Additionally, the Belarusian state statistical committee suffers from a low level of credibility among both Belarusian and international experts alike. This distrust stems from the data from the 1990s and the beginning of the 2000s, a period of hyperinflation in Belarus. At a relatively high level of inflation, even minor errors in calculating the GDP might lead to a serious misrepresentation of economic growth that was the result of shifts in prices rather than levels of production. In a country report from 2004, the IMF stated that the Belarusian national accounts were overstating their real growth by about 1-2 per cent.
Little Competition Among Forecasters
Belarusian economists are reluctant to develop advanced macroeconomic models for forecasting due to the low level of competition between their counterparts to develop more accurate predictions. Very few economic units systematically produce forecasts in Belarus (the primary outlets are the National Bank of Belarus, Ministry of Economy, Ministry of Finance, IPM Research Center, and some commercial banks), but even fewer of them make their results public.

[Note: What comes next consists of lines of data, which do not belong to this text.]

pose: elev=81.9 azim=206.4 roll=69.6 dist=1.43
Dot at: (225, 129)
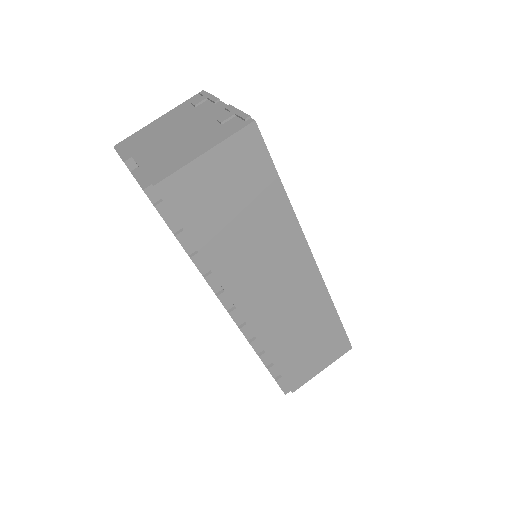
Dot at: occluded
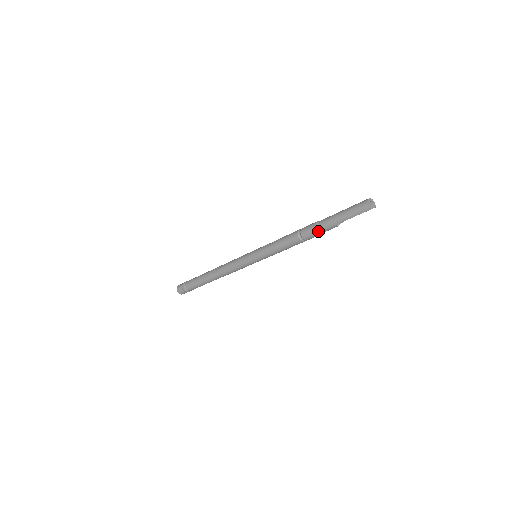
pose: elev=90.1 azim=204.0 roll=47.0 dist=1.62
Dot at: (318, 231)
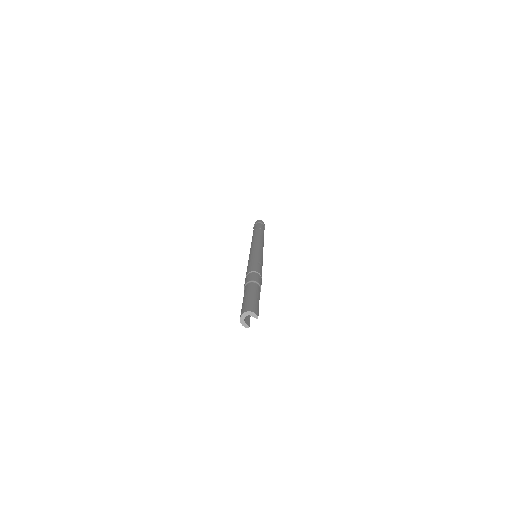
Dot at: occluded
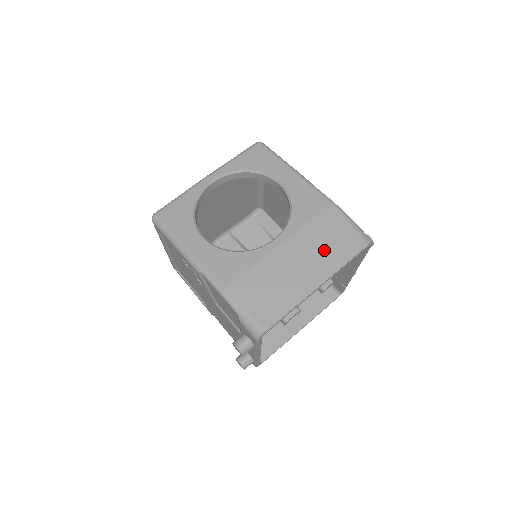
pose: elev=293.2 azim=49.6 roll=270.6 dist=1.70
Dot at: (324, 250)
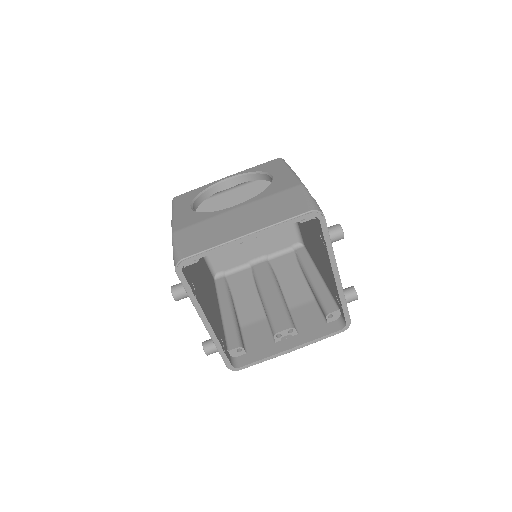
Dot at: (269, 212)
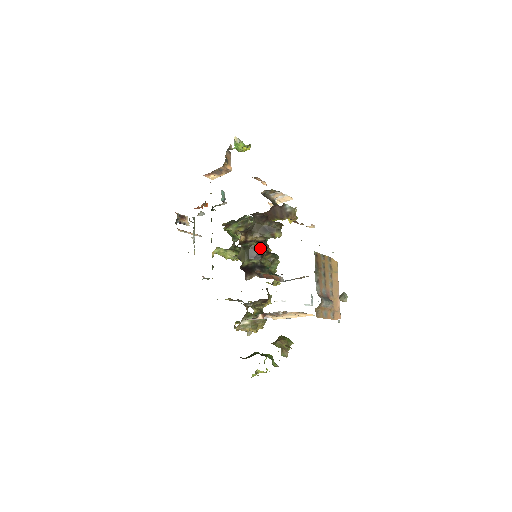
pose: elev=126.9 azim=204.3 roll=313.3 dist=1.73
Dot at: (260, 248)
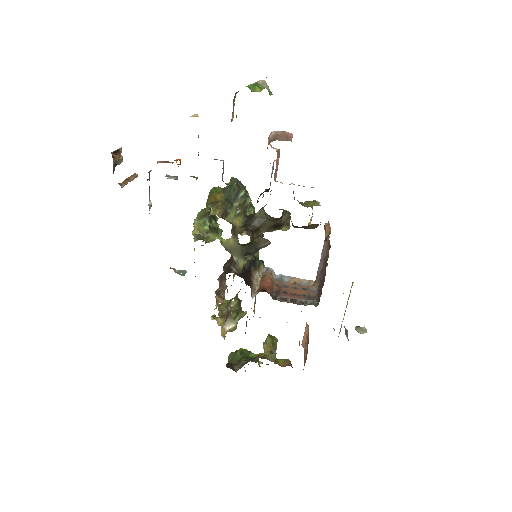
Dot at: (260, 244)
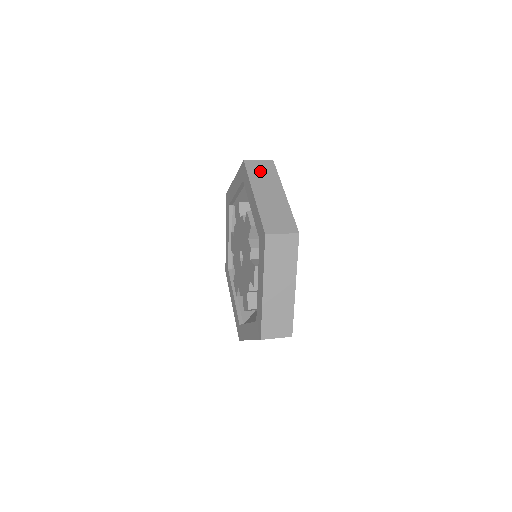
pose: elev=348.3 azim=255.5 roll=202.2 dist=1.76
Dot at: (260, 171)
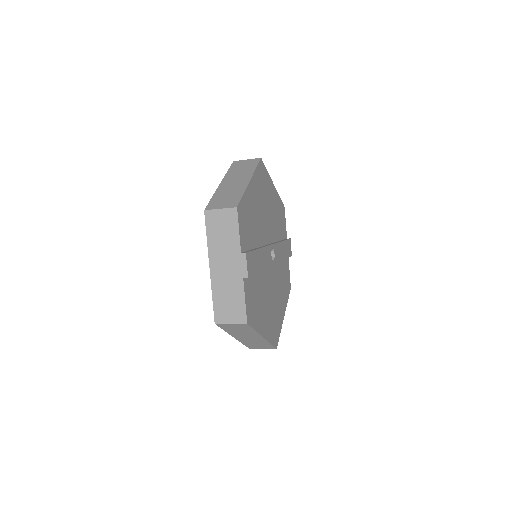
Dot at: occluded
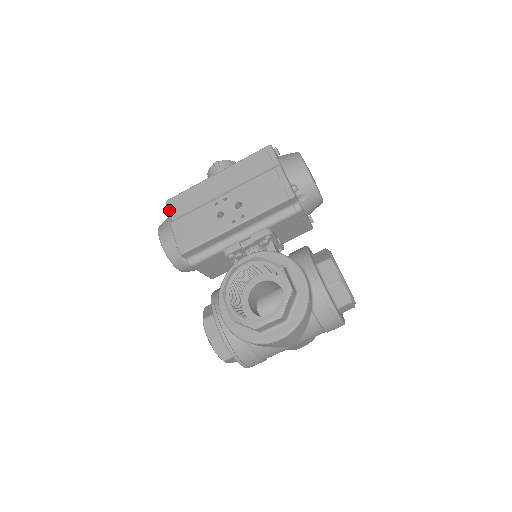
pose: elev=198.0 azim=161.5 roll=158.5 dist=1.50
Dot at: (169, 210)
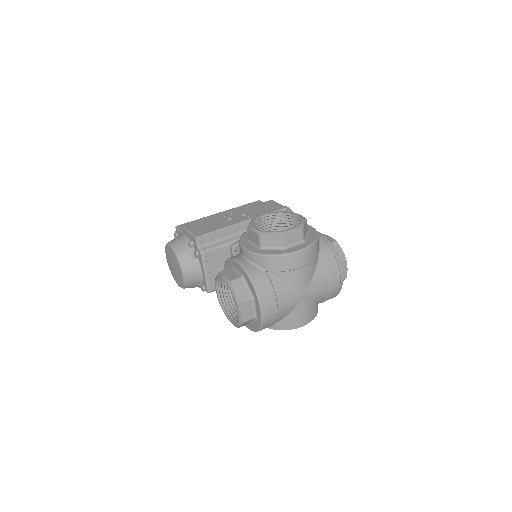
Dot at: (180, 228)
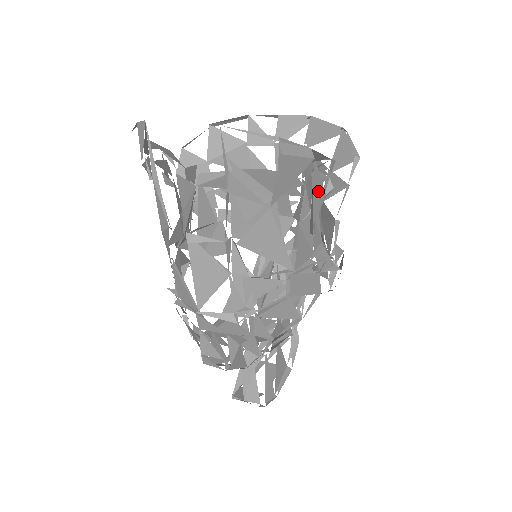
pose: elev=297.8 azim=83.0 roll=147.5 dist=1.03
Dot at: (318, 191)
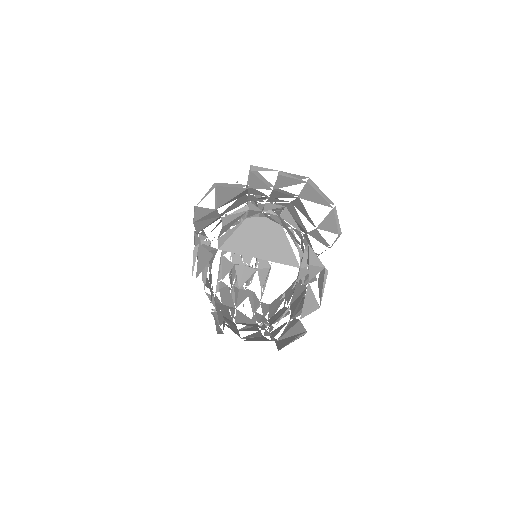
Dot at: occluded
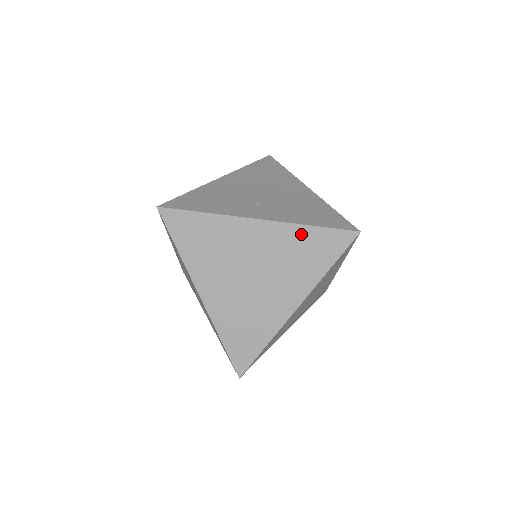
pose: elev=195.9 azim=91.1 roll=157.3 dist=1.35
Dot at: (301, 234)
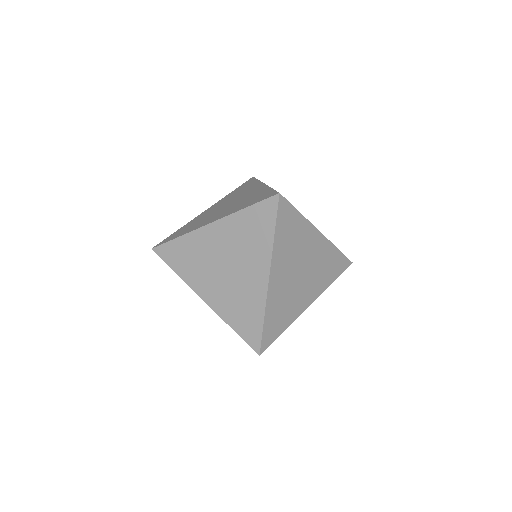
Dot at: (332, 252)
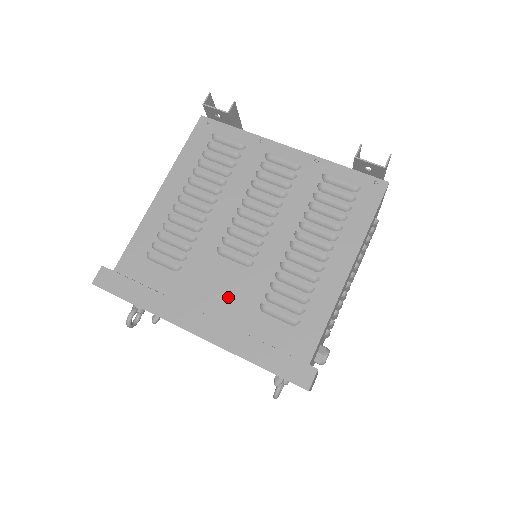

Without strong demand for sound economic forecasts and their subsequent assessment by an independent body, economists will continue to produce low-quality economic forecasts. Perhaps the National Bank of Belarus, alongside the national media, could set up and conduct a contest for the country's best macroeconomic forecasts. By drawing the attention of potential employers – be it the state ministries, businesses and think tanks – such a contest has an opportunity to attract the best economists and create incentives to improve their forecasting skills.
Aleś Alachnovič is the Vice President at CASE Belarus and PhD candidate at the Warsaw School of Economics, an alumnus of the London School of Economics.